As someone born and raised with a lot of privilege, I struggle to find a place for myself in the social justice sphere. How I act around peers and friends at school is very different from how I act family and acquaintances back in Beverly, Massachusetts. At school, I am expected to be informed and aware of social justice issues; I am required to use proper terminology and speak out when people say or do problematic things. In Beverly, “social justice” is a non-issue and social justice warriors are not welcome. People expect me to dismiss their offensive comments and refrain from speaking out. There are unspoken rules that dictate when someone calls Caitlyn Jenner “a man”, or uses the word “retarded” that I’m supposed to find it funny or keep my shut. “It was a joke”, “Lighten up”, “Why are you making this into such a big deal?” I’m supposed to understand that they weren’t trying to be offensive, that our society has simply become too politically correct, or that their opinions on certain subjects shouldn’t matter given how long we’ve known each other. The last one is the trickiest; it’s very difficult to call out people for saying bad things when you know they’re good people at heart.

I can see how it’d be tempting to avoid engaging in social justice conversations. No one wants to be labeled a “social justice warrior.” I certainly don’t want to be seen as standing on a soapbox, or attacking people simply to raise my own reputation. Being socially aware is a type of privilege in and of itself, one that many people don’t have. As a college student, I have the time and opportunity to participate in roundtable conversations about social issues. I have the time to read, to learn, and to engage; other people don’t have those kinds of opportunities. They spend their days working, or taking care of their families. They don’t have the time, energy, or access to engage in social justice issues that don’t pertain to them, and I can’t expect the real world to operate like my college because I know how difficult it will be to motivate myself to care once I enter the real world.

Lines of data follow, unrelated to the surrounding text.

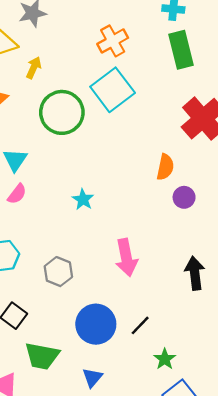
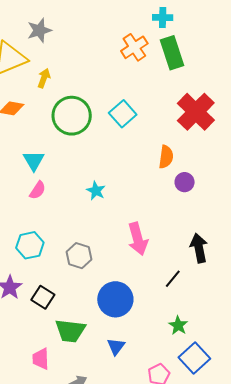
orange cross: (113, 41) -> (134, 47), moved
cyan square: (113, 90) -> (123, 114), moved, size x0.7
black line: (140, 325) -> (173, 279), moved

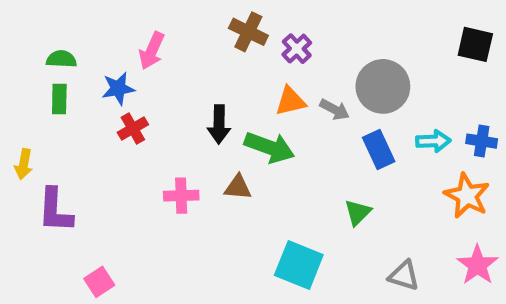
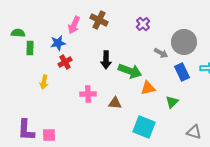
brown cross: (248, 32) -> (99, 20), moved
green semicircle: (61, 59) -> (18, 33), moved
orange triangle: (290, 101) -> (148, 88), moved
yellow arrow: (24, 164) -> (44, 82), moved
brown triangle: (238, 187) -> (115, 103), moved
purple L-shape: (55, 210) -> (26, 130), moved
pink square: (99, 282) -> (49, 135), turned 32

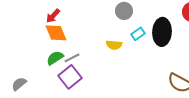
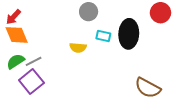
cyan rectangle: (138, 34) -> (103, 36), turned 48

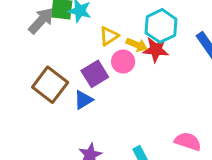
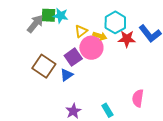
red star: (156, 50) -> (127, 39), moved
pink circle: (123, 62) -> (91, 48), size x1.5
pink semicircle: (188, 141) -> (138, 98), turned -96

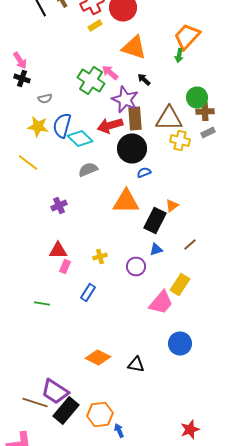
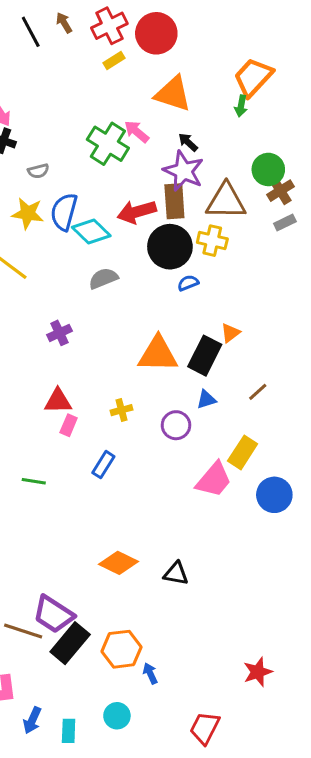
purple star: (125, 100) -> (184, 171), moved
brown cross: (205, 112) -> (280, 191), turned -30
yellow cross: (180, 140) -> (212, 241), moved
orange triangle: (126, 202) -> (158, 354), moved
blue circle: (180, 344) -> (274, 495), moved

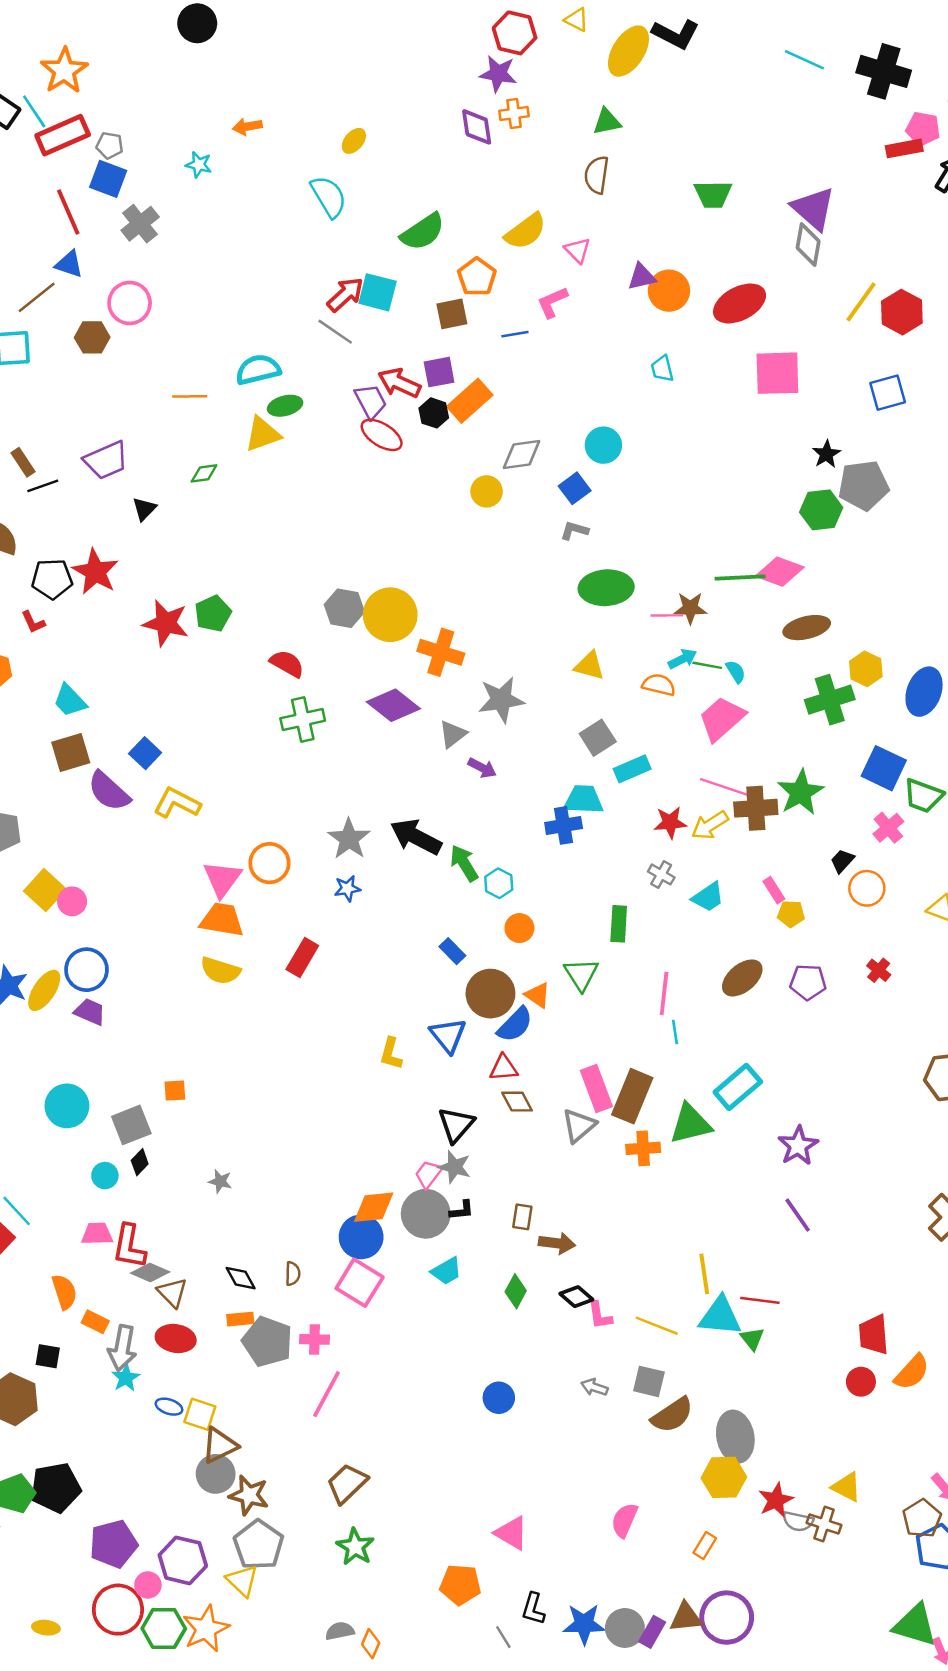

I never want to use my academic privilege to shame, police, or silence people for not being as informed as I am on a certain topic. I don’t want to engage in roundtable conversations about social justice issues purely for show. The cynic in me often can’t help but feel that some social justice kids are nothing more than reboot hippies latching onto a trend; they are people who exist in a privileged bubble where political correctness is social capital to be accrued by asserting intelligence and social awareness of others. And the incredibly cynical cynic in me can’t help but think that some of these SJW’s do not truly care about the people a cause affects, but rather simply want ownership of a cause and recognition. I don’t want to be that. There is no point in talking a good game if you don’t have the empathy or motivation to actually act and create change.

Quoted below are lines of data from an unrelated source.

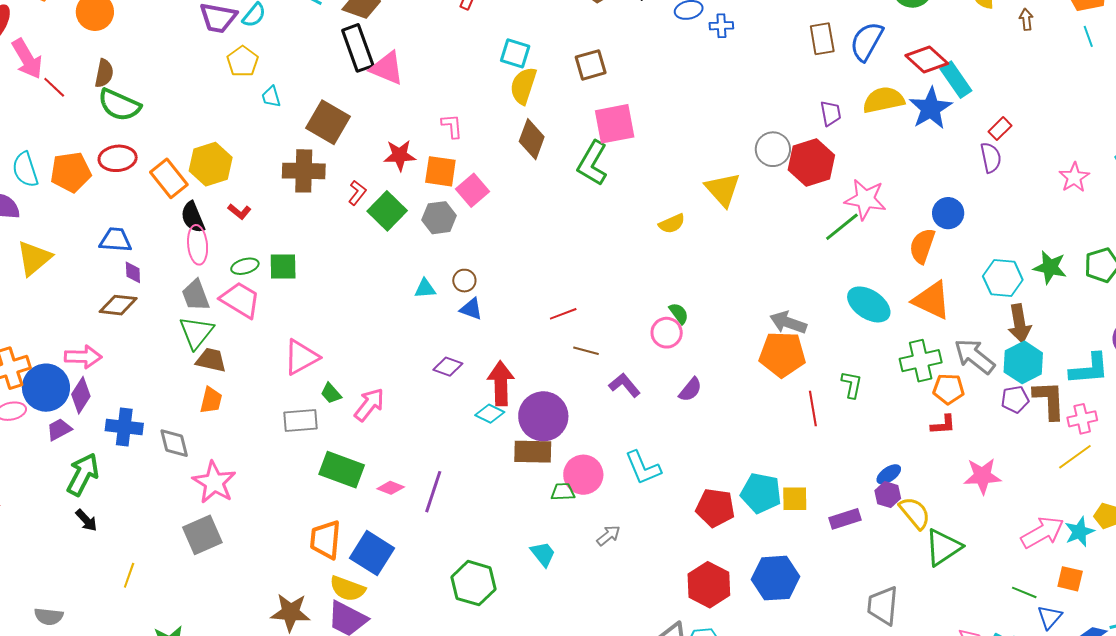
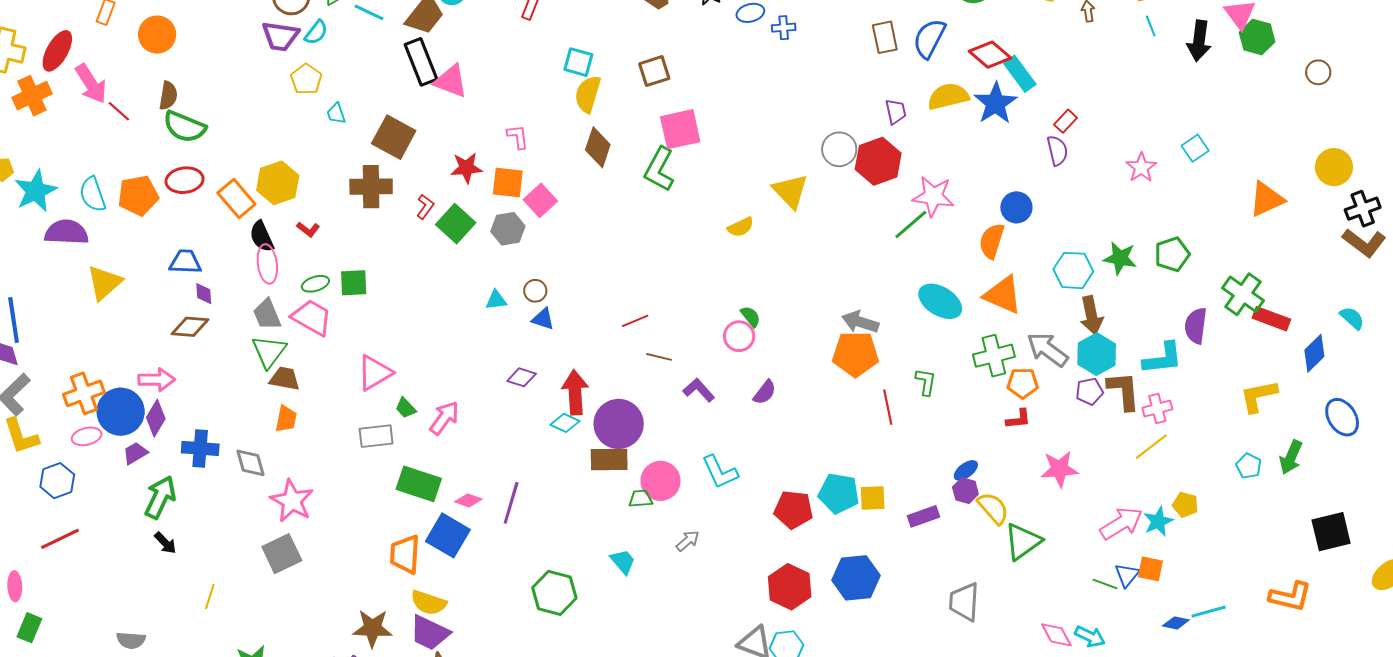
blue square: (372, 553) -> (448, 535), moved
blue triangle: (1050, 617) -> (1127, 575), moved

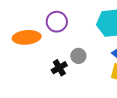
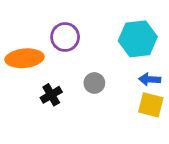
black cross: (59, 68) -> (51, 95), moved

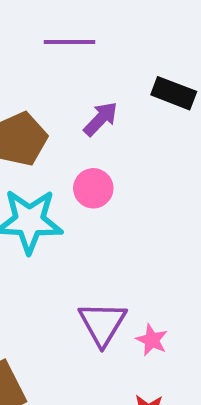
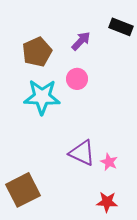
purple triangle: (102, 324) -> (82, 153), turned -36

More often than not I keep my mouth shut. I tell myself that it’s not worth engaging, that I couldn’t possibly change a bigoted person’s mind, or that it would just cause unnecessary conflict. I’m starting to learn though that I have to speak out. I don’t need to publicly embarrass the person, nor do I need to criticize them for their language. I don’t want the person to walk away from the conversation feeling angry or embarrassed; I want them to leave thinking about what I had to say and how it fits in with their views. Speaking out becomes easier when you realize it is less about making someone feel bad than it is about giving them something to grasp onto. It can be easy to make fun of Caitlyn Jenner if you’ve never met or know nothing about trans people, but I believe deep down the more we can show people the reality of these issues the more empathetic they will become. If I can tell someone about my trans friend, or tell them about how difficult life can be for a trans person, I think I can help them on the path toward realizing that social justice isn’t simply just some PC nightmare; it is empathy and equity. It isn’t about privilege shaming; it is about acknowledgment and positive change.

We all say and do problematic things from time to time. Hell, I probably do something problematic five times a day (unintentionally or intentionally). People all have varying levels of knowledge on different issues, and language is constantly changing, so it is nearly impossible to keep up with the lingo and schools of thought. Social justice isn’t like a math class or science class where you are supposed to walk in having crammed four textbook chapters into your head. Social justice is a lot more like a theater class. You just got to come in “ready to move.”